Metin bölümü.
Kalibaf 2017 Cumhurbaşkanlığı Seçimlerinde Reisi lehine seçimlerden çekilmiş ve Reisi, seçimleri Ruhani’ye karşı kaybetmişti. 2021 Cumhurbaşkanlığı Seçimlerinde de Reisi’nin adaylığı için son güne kadar beklemişti. Reisi’nin aday olmaması durumunda muhafazakâr cenahın en güçlü adayı olarak seçimlere girmesi ve kazanması çok yüksek ihtimaldi. Bütün bunlara rağmen Reisi, cumhurbaşkanı seçildikten sonra Kalibaf’a yakın isimlere kabinede yer vermemiş hatta Tahran Belediye Meclisinde Kalibaf’ın adamları çoğunlukta olmasına rağmen Reisi’ye yakın olan Zakani başkanlığa getirilmişti.

Esasen Kalibaf’ın Meclis Başkanlığına karşı olduğu kadar Reisi’ye açık desteğine rağmen kabinede kendisine yer bulamayan ve Mecliste hükûmeti en sert eleştiren grup Direniş Cephesidir. Direniş Cephesi hem iç politika hem dış politika (özellikle nükleer müzakereler) konusunda hükûmete ciddi eleştirilerde bulunmaktadır. Nili’nin basına servis ettiği Türkiye ziyareti, Direniş Cephesinin eleştirilerini ve tepkilerini Kalibaf’a kanalize etme çabası olarak da değerlendirilebilir. Ayrıca Reisi’nin birçok milletvekili üzerindeki nüfuzu da göz ardı edilmemelidir. Reisi, Meclis Başkanlığı sürecinde Direniş Cephesinin adayına desteğini ima ederse Direniş Cephesinin Meclis başkanlığı için şansı artabilir. Ancak Hamenei’nin Kalibaf’a desteği devam ettiği sürece bu makamda Kalibaf’ın kalacağı kesindir.

Türkiye’ye Dönük İddialar

Taib ses kaydında Türkiye’ye dair birtakım değerlendirmelerde bulunmaktadır. Değerlendirmeleri bir hayli yüzeysel kalan Taib, “Türkiye, lafa gelince vururuz ederiz sözlerinden sonra kendi kontrolündeki İdlib’de filan hattın gerisine çekilin dediğimizde geri çekilmektedir.” derken ortama uygun konuşmaktadır. Irak’ta ise “Türkler yoktur biz varız.” gibi sözleri de gerçeği yansıtmamaktadır. Zira Türkiye’nin Irak’ta artan varlığı İran’ı günden güne daha fazla rahatsız etmektedir. Taib, “Enerjide dışa bağımlı olan Türkiye’nin savaş durumunda limanlarının vurulması hâlinde tanklarının yakıtsız kalacağını” ileri sürmektedir. Askerî ve enerji konularında bilgi ve analiz düzeyi bir hayli düşük olan Taib’in bu hususları çok basite indirgediği görülmektedir. Irak’ta seçimlerden bu yana bir hayli köşeye sıkışmış olan ve 2003’ten bu yana ABD ile oyun kurucu olan İran artık bu avantajını yitirmiş durumdadır. Türkiye’nin gerek Irak merkezî hükûmeti gerek Bölgesel Kürt Yönetimi ile geliştirdiği yakın ilişkilerin yanı sıra terörle mücadele kapsamında Kuzey Irak’ta konuşlanmasından da oldukça rahatsızlık duyan Tahran’ın, Haşdi Şabi’nin içerisindeki kendisine yakın radikal unsurlar üzerinden Türk askerî üslerine roket saldırılarında bulunduğu bir gerçektir. Bu durum aslında Tahran’ın bölgesel anlamda ne kadar köşeye sıkıştığının da göstergesidir.

Cevaplanacak sorular.
1 > İran siyaseti üzerine olan metnin "Kalibaf 2017 Cumhurbaşkanlığı" sözlerinden "Zakani başkanlığa getirilmişti." sözlerine kadar uzanan bölümünü olduğu gibi yazın.
2 > İran siyaseti üzerine olan metinde adı geçen kişilerin hepsini, her birini bir kez yazarak sıralayın.
Kayıtların bu işle hiçbir ilgisi yoktur.

İncelenecek veriler.
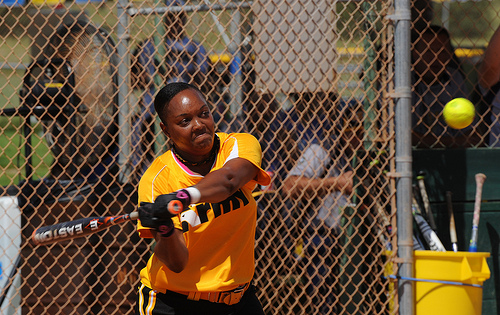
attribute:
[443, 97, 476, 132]
ball — green, chartreuse, flying, yellow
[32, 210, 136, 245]
bat — black, swinging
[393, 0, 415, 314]
pole — gray, tall, metal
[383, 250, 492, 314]
bucket — yellow, large, plastic, full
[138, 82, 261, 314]
girl — yellow, swinging, shirt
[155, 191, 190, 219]
glove — black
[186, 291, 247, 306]
belt — yellow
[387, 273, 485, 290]
rope — blue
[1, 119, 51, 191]
grass — green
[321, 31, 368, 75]
fence — wire, chain, behind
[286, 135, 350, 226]
shirt — gray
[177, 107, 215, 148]
face — determined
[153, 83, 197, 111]
hair — black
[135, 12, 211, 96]
people — watching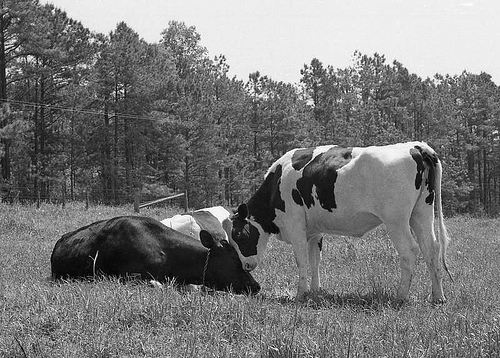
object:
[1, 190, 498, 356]
grass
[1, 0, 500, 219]
trees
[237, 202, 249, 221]
ear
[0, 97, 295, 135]
power lines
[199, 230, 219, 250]
ear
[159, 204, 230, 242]
cow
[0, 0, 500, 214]
trees field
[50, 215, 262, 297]
black cow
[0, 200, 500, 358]
ground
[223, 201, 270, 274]
head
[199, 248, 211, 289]
rope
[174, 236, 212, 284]
neck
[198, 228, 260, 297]
head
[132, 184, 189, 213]
gate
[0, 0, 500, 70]
sky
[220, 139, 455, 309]
cow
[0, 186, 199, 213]
posts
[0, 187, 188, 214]
fence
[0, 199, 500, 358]
field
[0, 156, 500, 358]
pasture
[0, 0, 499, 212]
background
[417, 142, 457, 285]
tail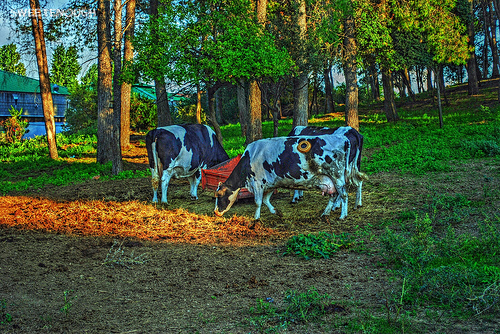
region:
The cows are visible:
[168, 81, 365, 300]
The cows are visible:
[147, 38, 392, 220]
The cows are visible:
[153, 88, 343, 189]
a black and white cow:
[202, 126, 359, 227]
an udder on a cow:
[310, 171, 346, 197]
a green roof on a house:
[2, 68, 71, 98]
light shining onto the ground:
[2, 187, 277, 243]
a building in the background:
[0, 65, 69, 149]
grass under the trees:
[215, 87, 496, 173]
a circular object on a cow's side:
[293, 137, 313, 153]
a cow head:
[209, 181, 243, 219]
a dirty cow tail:
[149, 134, 162, 194]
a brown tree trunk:
[342, 47, 360, 130]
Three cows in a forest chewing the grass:
[135, 105, 380, 239]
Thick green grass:
[383, 113, 474, 168]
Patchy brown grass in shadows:
[28, 244, 221, 316]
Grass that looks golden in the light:
[22, 202, 165, 238]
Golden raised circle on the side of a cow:
[292, 137, 317, 152]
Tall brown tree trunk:
[85, 0, 129, 169]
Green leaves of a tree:
[129, 11, 292, 83]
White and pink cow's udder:
[314, 174, 338, 198]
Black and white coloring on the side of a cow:
[148, 128, 204, 160]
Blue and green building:
[0, 60, 72, 133]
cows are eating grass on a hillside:
[5, 2, 498, 324]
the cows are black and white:
[132, 109, 370, 231]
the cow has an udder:
[309, 175, 341, 201]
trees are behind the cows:
[30, 17, 499, 182]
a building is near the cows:
[0, 66, 71, 153]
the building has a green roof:
[2, 69, 68, 97]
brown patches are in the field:
[8, 162, 498, 325]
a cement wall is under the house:
[3, 120, 66, 145]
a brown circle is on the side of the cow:
[293, 137, 315, 155]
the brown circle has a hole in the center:
[295, 138, 313, 152]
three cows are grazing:
[142, 108, 374, 223]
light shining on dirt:
[8, 188, 274, 256]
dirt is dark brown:
[15, 226, 359, 331]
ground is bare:
[9, 177, 413, 332]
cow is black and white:
[217, 122, 353, 214]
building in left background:
[0, 72, 94, 154]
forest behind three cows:
[35, 0, 497, 110]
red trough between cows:
[189, 155, 257, 187]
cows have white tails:
[146, 141, 169, 196]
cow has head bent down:
[208, 132, 367, 218]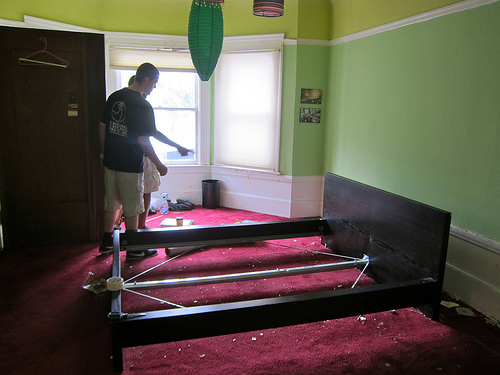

Sıralı sonuçlar.
1 >
Kalibaf 2017 Cumhurbaşkanlığı Seçimlerinde Reisi lehine seçimlerden çekilmiş ve Reisi, seçimleri Ruhani’ye karşı kaybetmişti. 2021 Cumhurbaşkanlığı Seçimlerinde de Reisi’nin adaylığı için son güne kadar beklemişti. Reisi’nin aday olmaması durumunda muhafazakâr cenahın en güçlü adayı olarak seçimlere girmesi ve kazanması çok yüksek ihtimaldi. Bütün bunlara rağmen Reisi, cumhurbaşkanı seçildikten sonra Kalibaf’a yakın isimlere kabinede yer vermemiş hatta Tahran Belediye Meclisinde Kalibaf’ın adamları çoğunlukta olmasına rağmen Reisi’ye yakın olan Zakani başkanlığa getirilmişti.

2 > Kalibaf, Reisi, Ruhani, Zakani, Nili, Hamenei, Taib